3.0 Competência da Justiça Federal: para conhecer a ação e para processá-la e julgá-la

            O art. 109 da Carta Magna enumera as diversas matérias de competência da Justiça Federal, tanto na área civil quanto na penal. O caput do referido artigo utiliza a expressão "compete processar e julgar", delimitando as causas que o Juiz Federal está habilitado a processar (que significa instruir, isto é, propiciar o amplo exercício do contraditório e da produção de provas) e julgar (que representa a prolatação de uma sentença, com a possibilidade de formação do seu convencimento sobre a matéria analisada, caso ela seja de mérito).

            Consoante o disposto no art. 109, I, da Carta Magna, são da competência da Justiça Federal processar e julgar as causas nas quais a União, entidade autárquica ou empresa pública federal forem interessadas na condição de autoras, rés, assistentes ou oponentes.

            Cumpre esclarecer que o termo "entidade autárquica" é gênero e possui um amplo alcance, incluindo em seu conceito as fundações públicas federais (chamadas por alguns doutrinadores de fundações autárquicas [23]), as universidades públicas federais (UFC, UFPR, etc), as agências reguladoras (ANEEL, ANP, etc) e os conselhos reguladores de profissão [24] (CREA, CREMEC, OAB, etc).

DADOS FORNECIDOS >>

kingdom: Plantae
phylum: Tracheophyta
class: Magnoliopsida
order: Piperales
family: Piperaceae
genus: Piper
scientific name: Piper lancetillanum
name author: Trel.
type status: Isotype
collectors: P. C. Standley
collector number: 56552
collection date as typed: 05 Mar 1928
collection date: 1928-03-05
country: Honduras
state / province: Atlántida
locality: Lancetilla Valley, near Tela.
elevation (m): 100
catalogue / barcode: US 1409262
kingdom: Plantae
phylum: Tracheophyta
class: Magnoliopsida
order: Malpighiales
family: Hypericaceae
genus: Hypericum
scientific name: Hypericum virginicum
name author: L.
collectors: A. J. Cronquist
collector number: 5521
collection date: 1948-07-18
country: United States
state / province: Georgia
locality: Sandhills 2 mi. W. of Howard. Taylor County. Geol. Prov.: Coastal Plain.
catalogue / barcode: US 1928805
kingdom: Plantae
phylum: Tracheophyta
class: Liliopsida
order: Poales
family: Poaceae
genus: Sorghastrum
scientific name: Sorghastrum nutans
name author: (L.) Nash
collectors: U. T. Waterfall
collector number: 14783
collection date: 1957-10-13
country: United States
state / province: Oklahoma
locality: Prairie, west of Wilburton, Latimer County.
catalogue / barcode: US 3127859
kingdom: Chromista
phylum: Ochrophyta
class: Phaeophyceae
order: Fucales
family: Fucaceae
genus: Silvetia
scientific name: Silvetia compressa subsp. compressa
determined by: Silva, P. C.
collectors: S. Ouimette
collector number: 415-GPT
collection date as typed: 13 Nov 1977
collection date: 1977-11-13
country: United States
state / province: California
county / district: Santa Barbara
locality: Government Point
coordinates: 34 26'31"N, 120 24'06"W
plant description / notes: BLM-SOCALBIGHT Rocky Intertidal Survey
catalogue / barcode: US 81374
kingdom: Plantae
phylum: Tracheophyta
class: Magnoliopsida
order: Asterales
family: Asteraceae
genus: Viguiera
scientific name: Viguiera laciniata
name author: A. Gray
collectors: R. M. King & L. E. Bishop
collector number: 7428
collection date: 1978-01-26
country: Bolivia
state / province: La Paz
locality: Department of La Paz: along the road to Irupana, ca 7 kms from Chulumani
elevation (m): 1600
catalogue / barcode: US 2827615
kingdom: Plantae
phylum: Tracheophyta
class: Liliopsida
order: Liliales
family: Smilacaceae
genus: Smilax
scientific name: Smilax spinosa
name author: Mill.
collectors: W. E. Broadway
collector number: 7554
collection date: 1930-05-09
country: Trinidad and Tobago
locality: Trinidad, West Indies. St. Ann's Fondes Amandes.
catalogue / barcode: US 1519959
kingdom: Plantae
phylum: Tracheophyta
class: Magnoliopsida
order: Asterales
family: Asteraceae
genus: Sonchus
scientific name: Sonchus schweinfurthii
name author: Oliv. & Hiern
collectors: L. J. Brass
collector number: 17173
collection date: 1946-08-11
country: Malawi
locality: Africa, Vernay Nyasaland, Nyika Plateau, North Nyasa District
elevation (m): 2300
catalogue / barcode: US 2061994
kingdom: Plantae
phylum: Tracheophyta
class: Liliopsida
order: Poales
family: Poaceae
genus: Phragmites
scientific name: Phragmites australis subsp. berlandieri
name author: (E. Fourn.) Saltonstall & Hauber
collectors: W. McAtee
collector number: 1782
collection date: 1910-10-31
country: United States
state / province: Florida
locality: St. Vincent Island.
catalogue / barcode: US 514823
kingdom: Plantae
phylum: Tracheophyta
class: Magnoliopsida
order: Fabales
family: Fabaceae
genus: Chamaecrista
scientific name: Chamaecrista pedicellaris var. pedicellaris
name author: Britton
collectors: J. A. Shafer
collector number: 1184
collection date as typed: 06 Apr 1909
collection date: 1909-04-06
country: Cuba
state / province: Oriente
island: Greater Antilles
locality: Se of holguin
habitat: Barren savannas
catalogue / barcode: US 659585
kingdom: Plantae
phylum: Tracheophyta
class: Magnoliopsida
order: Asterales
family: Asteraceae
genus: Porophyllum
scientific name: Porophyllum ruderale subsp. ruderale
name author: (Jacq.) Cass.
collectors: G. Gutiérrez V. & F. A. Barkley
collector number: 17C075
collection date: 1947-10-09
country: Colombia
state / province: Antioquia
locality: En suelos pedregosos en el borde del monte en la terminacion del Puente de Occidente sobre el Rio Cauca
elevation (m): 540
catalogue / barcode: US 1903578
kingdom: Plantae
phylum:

EXERCÍCIOS PROPOSTOS >>
1. Copie do texto sobre a competência da Justiça Federal o trecho entre "Consoante o disposto" e "assistentes ou oponentes.", inclusive.
2. Segundo o texto sobre a competência da Justiça Federal, que expressão o caput do art. 109 da Carta Magna utiliza?
3. De acordo com o texto sobre a competência da Justiça Federal, por que as agências reguladoras, como a ANEEL e a ANP, ficam abrangidas pelo termo "entidade autárquica"?

EXERCÍCIOS RESOLVIDOS >>
1.
Consoante o disposto no art. 109, I, da Carta Magna, são da competência da Justiça Federal processar e julgar as causas nas quais a União, entidade autárquica ou empresa pública federal forem interessadas na condição de autoras, rés, assistentes ou oponentes.

2. A expressão "compete processar e julgar".

3. O termo "entidade autárquica" é gênero e tem amplo alcance. Por isso, seu conceito inclui as agências reguladoras, assim como as fundações públicas federais, as universidades públicas federais e os conselhos reguladores de profissão.